Scan the material and copy out each line where the word "lampe" occurs.

*** Opening Records to use ***

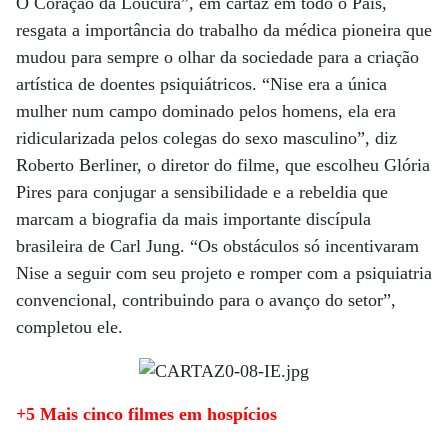
O Coração da Loucura”, em cartaz em todo o País,
resgata a importância do trabalho da médica pioneira que
mudou para sempre o olhar da sociedade para a criação
artística de doentes psiquiátricos. “Nise era a única
mulher num campo dominado pelos homens, ela era
ridicularizada pelos colegas do sexo masculino”, diz
Roberto Berliner, o diretor do filme, que escolheu Glória
Pires para conjugar a sensibilidade e a rebeldia que
marcam a biografia da mais importante discípula
brasileira de Carl Jung. “Os obstáculos só incentivaram
Nise a seguir com seu projeto e romper com a psiquiatria
convencional, contribuindo para o avanço do setor”,
completou ele.
+5 Mais cinco filmes em hospícios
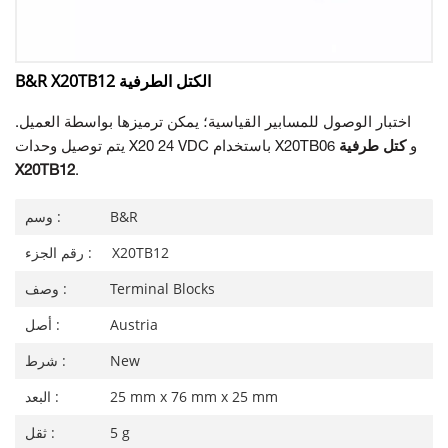
B&R X20TB12 الكتل الطرفية
اختبار الوصول للمسابير القياسية؛ يمكن ترميزها بواسطة العميل.
يتم توصيل وحدات X20 24 VDC باستخدام X20TB06 و
كتل طرفية
X20TB12
.
B&R
وسم :
X20TB12
رقم الجزء :
Terminal Blocks
وصف :
Austria
أصل :
New
شرط :
25 mm x 76 mm x 25 mm
البعد :
5 g
ثقل :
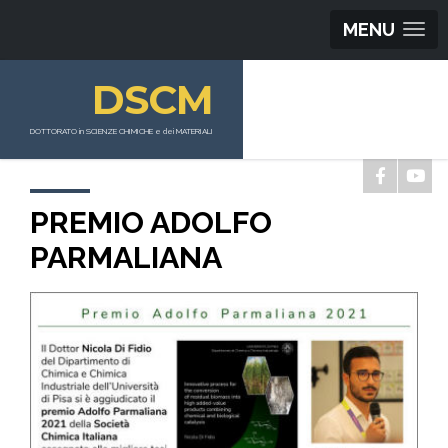
MENU
DSCM
DOTTORATO in SCIENZE CHIMICHE e dei MATERIALI
PREMIO ADOLFO
PARMALIANA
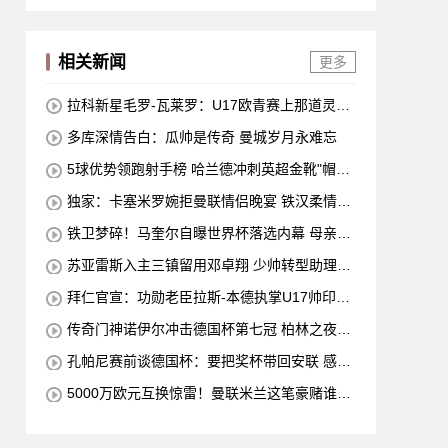
相关新闻
更多
拉科新星毛罗-瓦莱罗：U17欧青赛上那道灵动
的中场闪电
多库深情告白：瓜帅是传奇 曼城岁月永难忘
5球优势领跑射手榜 哈兰德冲刺英超金靴"帽子
戏法"
独家：卡塞米罗婉拒曼联情侣晚宴 铁汉柔情夜
伴家人
铁卫梦碎！马奎尔自曝世界杯落选内幕 母亲怒
斥选人不公
苏亚雷斯入主三镇留用邓卓翔 少帅转型助理教
练藏玄机
拜仁官宣：功勋老臣拉斯-本德执掌U17帅印，
昔日铁血队长开启执教新篇章
传奇门神诺伊尔冲击德国杯第七冠 柏林之夜或
见证历史
孔帕尼赛前谈德国杯：要把奖杯带回安联 感恩
瓜帅栽培
5000万欧元互换惊雷！曼联米兰这笔豪赌谁先
露怯？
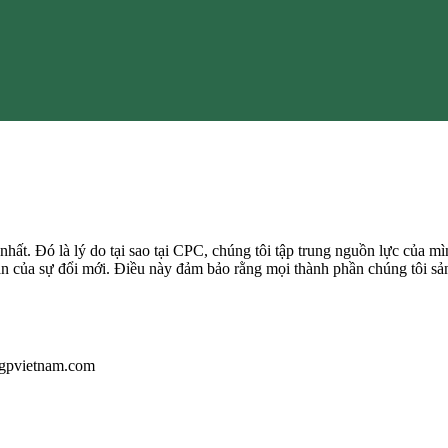
 nhất. Đó là lý do tại sao tại CPC, chúng tôi tập trung nguồn lực của m
hạn của sự đổi mới. Điều này đảm bảo rằng mọi thành phần chúng tôi sả
@hgpvietnam.com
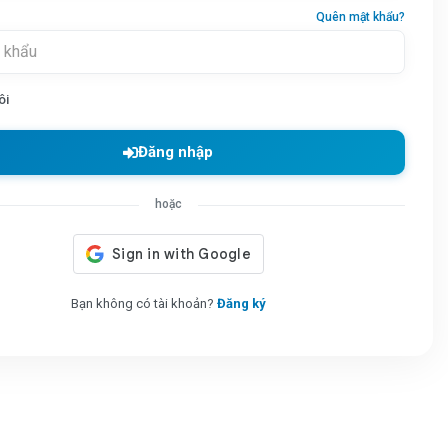
Quên mật khẩu?
ôi
Đăng nhập
hoặc
Bạn không có tài khoản?
Đăng ký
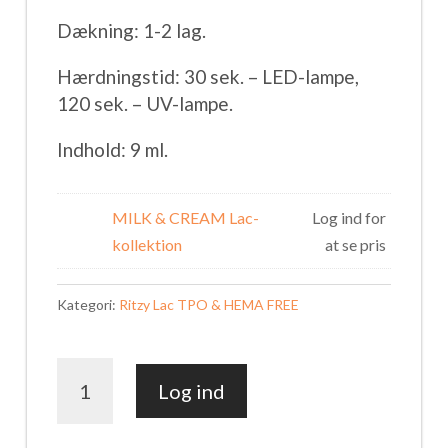
Dækning: 1-2 lag.
Hærdningstid: 30 sek. – LED-lampe,
120 sek. – UV-lampe.
Indhold: 9 ml.
MILK & CREAM Lac-
Log ind for
kollektion
at se pris
Kategori:
Ritzy Lac TPO & HEMA FREE
HEAVEN
Log ind
M5
antal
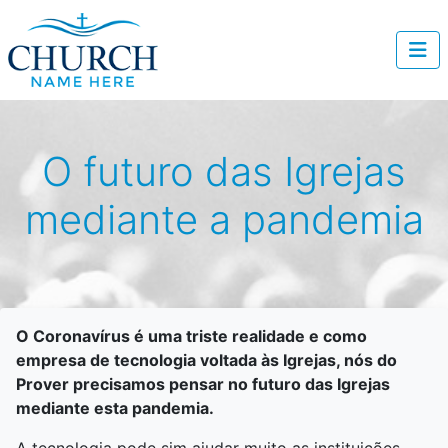
O futuro das Igrejas
mediante a pandemia
O Coronavírus é uma triste realidade e como
empresa de tecnologia voltada às Igrejas, nós do
Prover precisamos pensar no futuro das Igrejas
mediante esta pandemia.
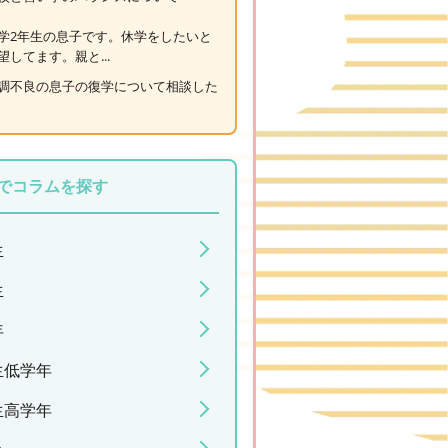
学2年生の息子です。休学をしたいと
望してます。親と...
調不良の息子の復学について相談した
でコラムを探す
生
生
年
生低学年
生高学年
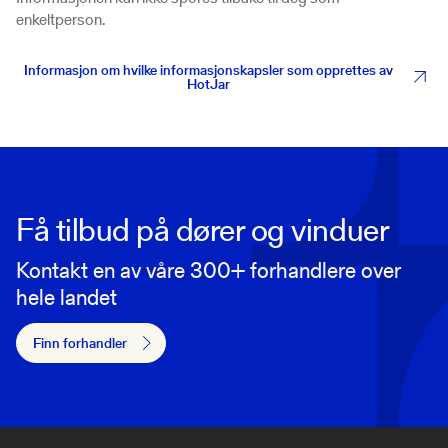
enkeltperson.
Informasjon om hvilke informasjonskapsler som opprettes av
HotJar
Få tilbud på dører og vinduer
Kontakt en av våre 300+ forhandlere over
hele landet
Finn forhandler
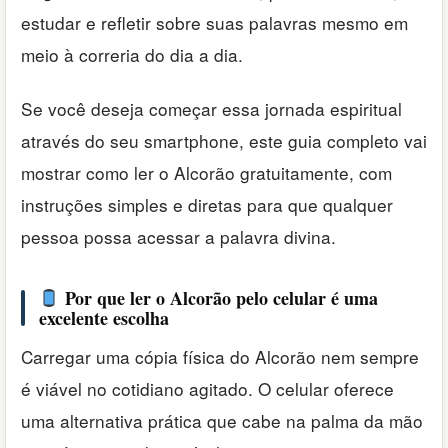
estudar e refletir sobre suas palavras mesmo em
meio à correria do dia a dia.
Se você deseja começar essa jornada espiritual
através do seu smartphone, este guia completo vai
mostrar como ler o Alcorão gratuitamente, com
instruções simples e diretas para que qualquer
pessoa possa acessar a palavra divina.
Por que ler o Alcorão pelo celular é uma
excelente escolha
Carregar uma cópia física do Alcorão nem sempre
é viável no cotidiano agitado. O celular oferece
uma alternativa prática que cabe na palma da mão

*** Closing Records to use ***

§ Response area:
Hærdningstid: 30 sek. – LED-lampe,
120 sek. – UV-lampe.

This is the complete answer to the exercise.